Между тем мозолистые руки помощников Пьера Тортерю грубо обнажили ее прелестную ножку, которая так часто очаровывала прохожих на перекрестках Парижа своей ловкостью и красотой.
– Жаль, жаль! – проворчал палач, рассматривая ее изящные и мягкие линии.
Если бы здесь присутствовал архидьякон, он, несомненно, вспомнил бы о символе: о мухе и пауке.
Вскоре несчастная сквозь туман, застилавший ей глаза, увидела, как приблизился к ней «испанский сапог» и как ее ножка, вложенная между двух окованных железом брусков, исчезла в страшном приборе.
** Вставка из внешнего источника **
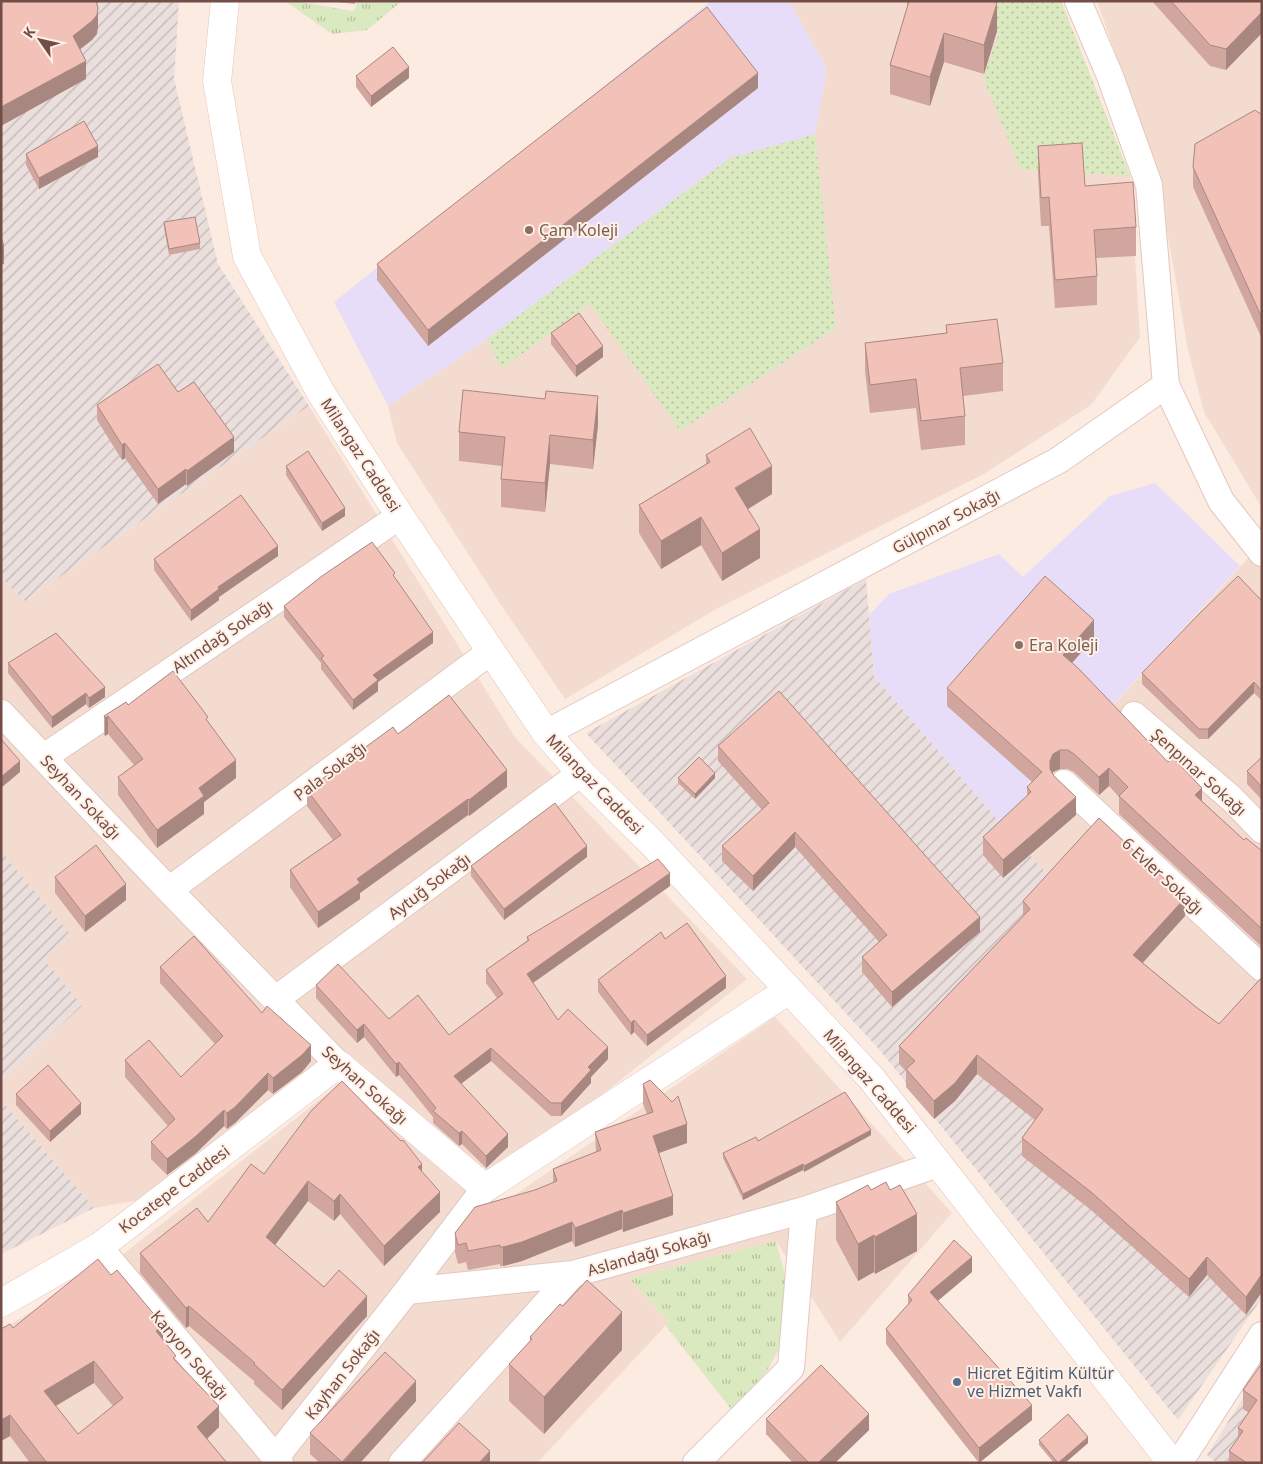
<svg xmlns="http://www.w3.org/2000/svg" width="1263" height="1464" font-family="'Noto Sans',sans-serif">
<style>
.residential{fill:#f4dbcf}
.industrial{fill:url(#industrial-furrows)}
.education{fill:#e8ddf8}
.grass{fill:url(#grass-tufts)}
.park{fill:url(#park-dots)}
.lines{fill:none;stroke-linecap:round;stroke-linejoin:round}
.minor-casing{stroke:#e2c7bf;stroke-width:28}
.tertiary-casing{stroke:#e2c7bf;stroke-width:29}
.minor{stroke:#fff;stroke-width:26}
.tertiary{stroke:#fff;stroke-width:28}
.wall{fill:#d0a69e;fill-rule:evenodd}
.shaded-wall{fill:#a98781}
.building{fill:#f2c1b8;stroke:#a98781;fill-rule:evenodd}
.education-dot{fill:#8d6e63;stroke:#fff0e6;stroke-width:2}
.service-dot{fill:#5c6f8a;stroke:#fff0e6;stroke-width:2}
.labels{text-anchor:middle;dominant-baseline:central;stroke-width:4;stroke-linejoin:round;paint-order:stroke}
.education-label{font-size:16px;fill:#785e54;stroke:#fff0e6;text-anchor:start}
.street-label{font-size:16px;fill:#734d48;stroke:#fff0e6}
.service-label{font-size:16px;fill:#4e5e75;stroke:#fff0e6;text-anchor:start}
</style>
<defs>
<pattern id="industrial-furrows" width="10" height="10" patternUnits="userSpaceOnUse" patternTransform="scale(1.25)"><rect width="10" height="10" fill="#eadfdc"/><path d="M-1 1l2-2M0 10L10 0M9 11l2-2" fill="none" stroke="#c2b7b4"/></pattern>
<pattern id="grass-tufts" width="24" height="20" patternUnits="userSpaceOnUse" patternTransform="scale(1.25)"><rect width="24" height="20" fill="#dae9bf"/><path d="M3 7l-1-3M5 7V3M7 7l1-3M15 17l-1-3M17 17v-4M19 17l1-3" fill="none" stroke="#b5bf9d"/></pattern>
<pattern id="park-dots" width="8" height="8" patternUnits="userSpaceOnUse" patternTransform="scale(1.25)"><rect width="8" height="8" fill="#dae9bf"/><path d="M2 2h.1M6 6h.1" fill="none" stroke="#b5bf9d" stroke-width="1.8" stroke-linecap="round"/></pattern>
</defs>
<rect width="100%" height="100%" fill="#fcebe0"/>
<path class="residential" d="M789,1H1061L1130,176L1140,337L1091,405L982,475L718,608L565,699L501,605L397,443L388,406L487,339L730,158L827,69Z
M1097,1H1262V508L1204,412L1188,350L1156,168Z
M309,406L515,737L747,979L489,1185L342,1065L162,1196L94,1208L1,1100V1081L81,1006L44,959L70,935L1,851V578L25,601Z
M1262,543V1070L1054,881L1003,826Z
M775,1017L952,1213L840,1342L776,1241L629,1278L669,1322L537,1463H1V1330L112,1263L342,1082L494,1209Z"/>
<path class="industrial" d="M1,1H179L174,79L218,264L309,406L25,601L1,578Z
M866,579L874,676L1003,826L1054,881L1262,1070V1298L1178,1420L878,1048L586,733Z
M1,851L71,935L44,959L82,1006L1,1081Z
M1,1100L94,1208L1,1254Z
M1262,1368V1463H1217L1207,1455Z"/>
<path class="education" d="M711,1H789L827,69L815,134L730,158L487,339L388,406L334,302Z
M1155,483L1240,566L1003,826L874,676L869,615L889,594L999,554L1023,577L1110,496Z"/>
<path class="grass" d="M285,1C307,1 331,8 352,11L356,8L357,1H402L367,30L332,34Z
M776,1241L791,1298L784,1340L766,1373L731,1409L666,1326L669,1322L629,1278Z"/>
<path class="park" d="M957,1H1061L1130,176L1021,170L983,78L999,33L953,17Z
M815,134L836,328L680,431L590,304L501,369L487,339L730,158Z"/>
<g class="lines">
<defs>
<path id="minor" d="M1078,1L1110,76L1149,185L1166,385
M1,713L169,890L338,1064
M1134,715L1231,798L1262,830
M546,733L1059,460L1166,385L1221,501L1262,553
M44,757L400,516
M1064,783L1262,968
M169,890L490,652
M276,999L581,773
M99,1247L280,1463
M407,1291L485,1188
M276,1457L407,1291L573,1274
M402,1463L573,1274L804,1210L938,1164
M696,1463L791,1368L804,1210
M1179,1463L1262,1335"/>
<path id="tertiary" d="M225,1L217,81L247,256L321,393L400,516L546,733L581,773L652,843L872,1079L1172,1463
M1,1303L99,1247L338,1064L485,1188L789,990"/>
</defs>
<use href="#minor" class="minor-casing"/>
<use href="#tertiary" class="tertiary-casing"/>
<use href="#minor" class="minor"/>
<use href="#tertiary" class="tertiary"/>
</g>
<path class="wall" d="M328,1H355V4Z
M907,1H993L997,31L984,74L944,62L930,106L890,94V65L907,9Z
M1152,1H1262L1226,70L1210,66Z
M356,76L409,78L371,107L356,87Z
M758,88L428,346L377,280V264Z
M1262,115V339L1193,187V167Z
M1038,146L1085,186L1136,227V256L1096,258L1097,276V305L1055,308L1049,226H1041L1038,175Z
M26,154L98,157L39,189L26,165Z
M164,222L200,243V249L169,255L164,228Z
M946,325L1003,363V391L963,396L965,416V445L921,450L916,408L870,413L865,371V343L946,333Z
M551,333L603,357L576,377L551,344Z
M178,392L234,452L187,486L186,484L158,504L125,458L122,460L97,420V405Z
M598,425L593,469L550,464L545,512L501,507V479L502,466L459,461V432Z
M706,455L772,494L748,509L760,558L722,581L701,545L661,569L639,533V505L706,464Z
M286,466L345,516L322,531L286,475Z
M278,556L219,597V600L191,621L154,570V559Z
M395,578L433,643L378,682V691L353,710L321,669V663L284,617V606Z
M1262,601V701L1254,693L1208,739H1199L1142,684V673Z
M1094,638L1072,663L1202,801L1244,840L1262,851V947L1119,814V797L1109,786L1099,795L1074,772L1068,769H1060L1053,772V774L1076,815L1003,878L983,855V837L1027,796V787L1032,782L947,706V688Z
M8,663L105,697L89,708L86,704L52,728L8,673Z
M128,705L208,723L236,778L204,802V814L157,848L118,795V777L134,765L108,734L105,736L104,734V716Z
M398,734L507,787L469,816L468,815L360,893V899L318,928L290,887V870L333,840L307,806V790Z
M718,746L980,932L892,1007L862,972V957L879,942L795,847L753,891L722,861V846L762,810L718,761Z
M1262,757V800L1247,784V771Z
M678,778H715L695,799L678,783Z
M587,857L504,920L471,876V866Z
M55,877L126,900L85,932L55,893Z
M670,886L533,983L558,1020L608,1059L591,1077V1083L561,1116H551L491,1061L461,1084L508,1147L486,1168L462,1144L459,1146L433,1123V1117L399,1075L396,1077L364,1037L357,1043L316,998V985L389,1019L449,1035L497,998L486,983V970L527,941V937Z
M1023,901L1185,916L1143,963L1196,1007L1219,1024L1262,977L1246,1315L1207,1275L1189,1297L1091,1210L1022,1156V1138L1035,1120L977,1074L955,1101L934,1119L906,1087V1071L899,1064V1046L1023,916Z
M665,939L726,988L647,1046L634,1032L631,1035L598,992V980Z
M160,967L262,1013L311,1061L302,1072L273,1094L268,1090L235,1123L227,1129L224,1126L195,1154L167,1175L151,1159V1142L168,1126L125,1077V1060L181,1077L215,1044L160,983Z
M643,1084L687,1143L659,1153L673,1215L623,1232L622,1229L575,1247L572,1241L522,1261L503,1266H500V1264L468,1270L466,1262L458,1264L455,1252V1233L535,1190L553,1183V1169L596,1152L595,1132L647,1114L643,1104Z
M16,1094L81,1114L50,1142L16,1105Z
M871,1135L804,1172L803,1170L743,1200L723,1158V1153L758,1141Z
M422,1172L440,1212L384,1266L340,1214L334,1221L308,1201L275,1245L324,1287L367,1316L282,1410L254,1384V1381L189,1326L186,1328L140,1273V1253L208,1222L264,1174Z
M871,1190L917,1251L875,1274L874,1272L858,1281L836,1240V1202Z
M972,1272L938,1301L1032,1420L979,1463L886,1344V1329L908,1305V1295Z
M563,1306L622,1350L544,1434L509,1401V1364L530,1342V1337Z
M13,1328L163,1339L176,1362L219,1427L207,1439L227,1463H30L10,1436L1,1441ZM94,1383L113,1406L78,1434L55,1406Z
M1262,1363V1463H1229V1451L1238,1438V1428L1249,1413L1243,1409V1390Z
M416,1401L360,1463H320L310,1454V1433Z
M766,1419L869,1430L835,1463H793L766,1434Z
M1039,1440L1088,1443L1065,1463H1054L1039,1445Z"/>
<path class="shaded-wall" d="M997,3V31L984,74V45Z
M98,8V27L97,34L92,40L73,55V36Z
M1262,12V33L1226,70V49Z
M944,33V62L930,106V77Z
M86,61V79L1,126V107Z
M409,67V78L371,107V96Z
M758,73V88L428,346V330Z
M98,146V157L39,189V178Z
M4,245V264L1,265V246Z
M603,346V357L576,377V366Z
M598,396V425L593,469V440Z
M550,435V464L545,512V483Z
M234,437V452L187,486V471Z
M125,443V458L122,460V445Z
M772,466V494L735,517V488Z
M186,469V484L158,504V489Z
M345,508V516L322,531V523Z
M701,517V545L661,569V541Z
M760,529V558L722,581V553Z
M278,546V556L219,597V600L191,621V610L218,587Z
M1094,620V638L1063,673V655Z
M433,632V643L378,682V691L353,710V700L373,675Z
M1254,682V693L1208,739V729Z
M105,687V697L89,708V698Z
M86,693V704L52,728V717Z
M108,716V734L105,736V718Z
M1060,750V769L1053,772L1050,779V761L1053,754Z
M236,760V778L204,802V814L157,848V830L199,788Z
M20,761V772L1,788V777Z
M1109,768V786L1099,795V777Z
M507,770V787L469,816V800Z
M715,773V778L695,799V794Z
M1202,788V806L1195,795Z
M1076,797V815L1003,878V860Z
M468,799V815L360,893V899L318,928V912L357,879Z
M795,832V847L753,891V876Z
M587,846V857L504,920V909Z
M670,873V886L527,987V974Z
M126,884V900L85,932V916Z
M1185,898V916L1133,973V955Z
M980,917V932L892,1007V992Z
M726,976V988L647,1046V1035Z
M634,1020V1032L631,1035V1023Z
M364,1024V1037L357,1043V1030Z
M311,1045V1061L302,1072L273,1094V1078Z
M608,1047V1059L591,1077V1083L561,1116V1103L588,1067Z
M491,1048V1061L454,1089V1076Z
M977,1055V1074L955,1101L934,1119V1101Z
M399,1062V1075L396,1077V1064Z
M268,1073V1090L235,1123L227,1129V1113Z
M81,1103V1114L50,1142V1131Z
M224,1110V1126L195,1154L167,1175V1159Z
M687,1124V1143L653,1155V1136Z
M871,1130V1135L804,1172V1166Z
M462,1131V1144L459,1146V1133Z
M508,1134V1147L486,1168V1156Z
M422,1164V1184L418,1167Z
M803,1164V1170L743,1200V1194Z
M308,1181V1201L266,1257V1237Z
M440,1192V1212L384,1266V1246Z
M340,1194V1214L334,1221V1201Z
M673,1196V1215L623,1232V1213Z
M622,1210V1229L575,1247V1228Z
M917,1214V1251L875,1274V1237Z
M572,1222V1241L522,1261L503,1266V1247Z
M874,1235V1272L858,1281V1244Z
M972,1257V1272L930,1307V1292Z
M1207,1257V1275L1189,1297V1279Z
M1262,1274V1292L1246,1315V1297Z
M367,1296V1316L282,1410V1390Z
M189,1306V1326L186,1328V1308Z
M622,1312V1350L544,1434V1397Z
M163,1325V1347L156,1331Z
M94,1361V1383L44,1413V1391Z
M416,1381V1401L360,1463H342Z
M1032,1405V1420L979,1463V1448Z
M219,1406V1427L197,1448V1427Z
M869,1414V1430L835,1463H818Z
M10,1415V1436L1,1441V1420Z
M1088,1437V1443L1065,1463H1058Z
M490,1451V1463H479Z"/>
<path class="building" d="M1,1H96L98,8L97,15L92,21L73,36L86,61L1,107Z
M909,1H993L997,3L984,45L944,33L930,77L890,65Z
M1171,1H1262V12L1226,49L1210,45Z
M707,7L758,73L428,330L377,264Z
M393,47L409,67L371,96L356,76Z
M1255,110L1262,115V318L1193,167L1195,144Z
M84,121L98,146L39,178L26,154Z
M1082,143L1085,186L1133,182L1136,227L1094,230L1097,276L1055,280L1049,197L1041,198L1038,146Z
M195,217L200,243L169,249L164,222Z
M1,238L4,245L1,246Z
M579,313L603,346L576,366L551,333Z
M997,319L1003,363L960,368L965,416L921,421L916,379L870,385L865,343L947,333L946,325Z
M158,364L178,392L194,382L234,437L187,471L186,469L158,489L125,443L122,445L97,405Z
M463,390L545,399L546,391L598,396L593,440L550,435L545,483L501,479L505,437L459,432Z
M750,428L772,466L735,488L760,529L722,553L701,517L661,541L639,505L710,462L706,455Z
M308,451L345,508L322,523L286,466Z
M241,495L278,546L218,587L219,589L191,610L154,559Z
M372,542L395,573L393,575L433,632L373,675L378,680L353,700L321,658L324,656L284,606L322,576Z
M1045,576L1094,620L1063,655L1078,668L1168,762L1173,758L1202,788L1195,795L1244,840L1246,838L1262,851V929L1119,796L1128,787L1109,768L1099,777L1074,754L1068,750H1060L1053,754L1050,761V769L1054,776L1076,797L1003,860L983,837L1031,792L1027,787L1042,772L947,688Z
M1238,576L1262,601V691L1254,682L1208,729H1199L1142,673L1199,614Z
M56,633L105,687L89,698L86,693L52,717L8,663Z
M173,671L208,717L206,719L236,760L199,788L204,796L157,830L118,777L143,759L108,716L105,718L104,716L126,702L128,705Z
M779,691L980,917L892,992L862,957L887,935L795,832L753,876L722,846L769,803L718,746Z
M449,695L507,770L469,800L468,799L357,879L360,883L318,912L290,870L341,835L307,790L393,727L398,734Z
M1,739L20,761L1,777Z
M699,757L715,773L695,794L678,778Z
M1262,757V787L1247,771Z
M555,803L587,846L504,909L471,866Z
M1099,818L1185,898L1133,955L1196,1007L1219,1024L1262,977V1274L1246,1297L1207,1257L1189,1279L1091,1192L1022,1138L1043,1109L977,1055L955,1083L934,1101L906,1069L915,1061L899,1046L1030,909L1023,901Z
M96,845L126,884L85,916L55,877Z
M658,859L670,873L527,974L558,1020L568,1009L608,1047L588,1067L591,1070L561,1103H551L491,1048L454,1076L508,1134L486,1156L462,1131L459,1133L433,1111L436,1108L399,1062L396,1064L364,1024L357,1030L316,985L338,964L389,1019L418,995L449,1035L503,994L486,970L529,940L527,937Z
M687,923L726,976L647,1035L634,1020L631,1023L598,980L661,932L665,939Z
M194,936L262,1013L267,1006L311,1045L302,1055L273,1078L268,1073L235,1107L227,1113L224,1110L195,1137L167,1159L151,1142L175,1119L125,1060L149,1040L181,1077L223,1036L160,967Z
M48,1065L81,1103L50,1131L16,1094Z
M650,1080L672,1102L678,1096L687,1124L653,1136L673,1196L623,1213L622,1210L575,1228L572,1222L522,1242L503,1247H500V1245L468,1251L466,1243L458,1245L455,1233L475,1207L535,1190L557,1181L553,1169L601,1150L595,1132L653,1112L643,1084Z
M342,1081L401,1141L403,1140L422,1164L418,1167L440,1192L384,1246L340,1194L334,1201L308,1181L266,1237L324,1287L339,1270L367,1296L282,1390L254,1364L255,1363L189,1306L186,1308L140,1253L197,1208L208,1222L251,1164L264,1174L311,1111Z
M845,1092L871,1130L804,1166L803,1164L743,1194L723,1153L756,1137L758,1141Z
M886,1182L890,1190L900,1185L917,1214L875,1237L874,1235L858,1244L836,1202L868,1185L871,1190Z
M954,1240L972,1257L930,1292L1032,1405L979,1448L886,1329L912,1300L908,1295Z
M98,1259L111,1275L117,1270L163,1325L156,1331L176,1356L173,1358L219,1406L197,1427L227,1463H47L10,1415L1,1420V1329L10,1324L13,1328ZM94,1361L123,1398L78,1434L44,1391Z
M587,1280L622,1312L544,1397L509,1364L532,1339L530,1337L560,1304L563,1306Z
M385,1352L416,1381L342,1462L310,1433Z
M1262,1363V1463H1247L1229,1451L1243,1431L1238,1428L1257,1400L1243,1390Z
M821,1365L869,1414L818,1463H809L766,1419Z
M1068,1414L1088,1437L1058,1463L1039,1440Z
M459,1423L490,1451L479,1463H422Z"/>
<g class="education-dot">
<circle cx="529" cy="230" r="5"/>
<circle cx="1019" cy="645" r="5"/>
</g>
<circle class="service-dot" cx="957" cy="1382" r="5"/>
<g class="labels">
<g class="education-label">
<text x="539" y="230">Çam Koleji</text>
<text x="1029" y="645">Era Koleji</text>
</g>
<g class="street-label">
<text transform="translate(361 455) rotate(57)">Milangaz Caddesi</text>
<text transform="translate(946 521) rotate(-28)">Gülpınar Sokağı</text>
<text transform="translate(222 636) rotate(-34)">Altındağ Sokağı</text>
<text transform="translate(330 771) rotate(-37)">Pala Sokağı</text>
<text transform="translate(1199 772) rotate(42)">Şenpınar Sokağı</text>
<text transform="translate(595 784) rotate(46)">Milangaz Caddesi</text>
<text transform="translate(81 797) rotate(47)">Seyhan Sokağı</text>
<text transform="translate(1163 876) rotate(43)">6 Evler Sokağı</text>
<text transform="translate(429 886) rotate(-37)">Aytuğ Sokağı</text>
<text transform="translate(870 1081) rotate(49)">Milangaz Caddesi</text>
<text transform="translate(365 1085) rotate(42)">Seyhan Sokağı</text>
<text transform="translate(174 1189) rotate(-37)">Kocatepe Caddesi</text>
<text transform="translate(649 1253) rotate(-16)">Aslandağı Sokağı</text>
<text transform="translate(190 1355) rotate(50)">Kanyon Sokağı</text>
<text transform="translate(342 1374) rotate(-52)">Kayhan Sokağı</text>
</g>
<g class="service-label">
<text x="967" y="1373">Hicret Eğitim Kültür<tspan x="967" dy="18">ve Hizmet Vakfı</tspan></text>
</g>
</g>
<rect width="1263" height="1464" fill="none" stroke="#734d48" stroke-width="5"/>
<g transform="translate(40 40) rotate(304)" stroke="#fff0e6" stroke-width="4" paint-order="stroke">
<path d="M0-4L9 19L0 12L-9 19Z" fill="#734d48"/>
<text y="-8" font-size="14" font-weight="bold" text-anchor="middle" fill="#734d48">K</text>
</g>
</svg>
Ужас придал ей сил.
– Снимите это! – запальчиво вскричала она и, выпрямившись, тряхнув растрепанными волосами, добавила: – Пощадите!
Она рванулась, чтобы броситься к ногам прокурора, но ее ножка была ущемлена тяжелым, взятым в железо дубовым обрубком, и она припала к этой колодке, бессильная, как пчела, к крылу которой привязан свинец.
По знаку Шармолю, ее снова положили на постель, и две грубые руки подвязали ее к ремню, свисавшему со свода.
– В последний раз: сознаетесь ли вы в своих преступных деяниях? спросил со своим невозмутимым добродушием Шармолю.
– Я невиновна.
– В таком случае, мадемуазель, как объясните вы обстоятельства, уличающие вас?
– Увы, монсеньер, я не знаю!
– Итак, вы отрицаете?
– Все отрицаю!
– Приступайте! – крикнул Шармолю.
Пьера повернул рукоятку, и испанский сапог сжался, и несчастная испустила ужасный вопль, передать который не в силах человеческий язык.
– Довольно, – сказал Шармолю, обращаясь к Пьера. – Сознаетесь? спросил он цыганку.
– Во всем сознаюсь! – воскликнула несчастная девушка. – Сознаюсь! Только пощадите!
Она не рассчитала своих сил, идя на пытку. Бедная малютка! Ее жизнь до сей поры была такой беззаботной, такой приятной, такой сладостной! Первая же боль сломила ее.
– Человеколюбие побуждает меня предупредить вас, что ваше признание равносильно для вас смерти, – сказал королевский прокурор.
– Надеюсь! – ответила она и упала на кожаную постель полумертвая, перегнувшись, безвольно повиснув на ремне, который охватывал ее грудь.
– Ну, моя прелесть, приободритесь немножко, – сказал мэтр Пьера, приподнимая ее. – Вы, ни дать ни взять, золотая овечка с ордена, который носит на шее герцог Бургундский.
Жак Шармолю возвысил голос:
– Протоколист, записывайте! Девушка-цыганка! Вы сознаетесь, что являлись соучастницей в дьявольских трапезах, шабашах и колдовстве купно со злыми духами, уродами и вампирами? Отвечайте!